BEGIN Record extracts
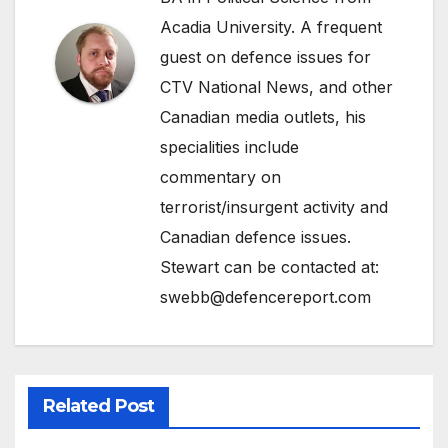
Acadia University. A frequent
guest on defence issues for
CTV National News, and other
Canadian media outlets, his
specialities include
commentary on
terrorist/insurgent activity and
Canadian defence issues.
Stewart can be contacted at:
swebb@defencereport.com
Related Post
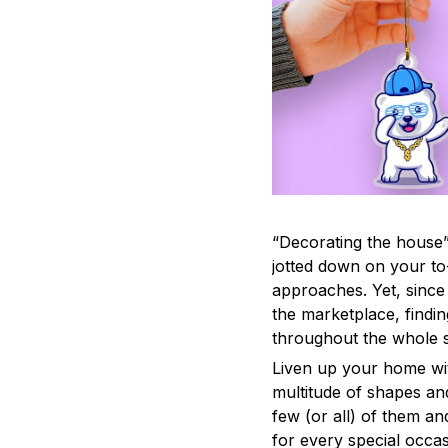
“Decorating the house”
jotted down on your to
approaches. Yet, since 
the marketplace, findi
throughout the whole s
Liven up your home wit
multitude of shapes and
few (or all) of them an
for every special occas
END Record extracts
§ What you will do: The entries above need to be repeated in full, word for word. Skip the images.

§ Answer to the exercise:
Acadia University. A frequent
guest on defence issues for
CTV National News, and other
Canadian media outlets, his
specialities include
commentary on
terrorist/insurgent activity and
Canadian defence issues.
Stewart can be contacted at:
swebb@defencereport.com
Related Post
“Decorating the house”
jotted down on your to
approaches. Yet, since 
the marketplace, findi
throughout the whole s
Liven up your home wit
multitude of shapes and
few (or all) of them an
for every special occas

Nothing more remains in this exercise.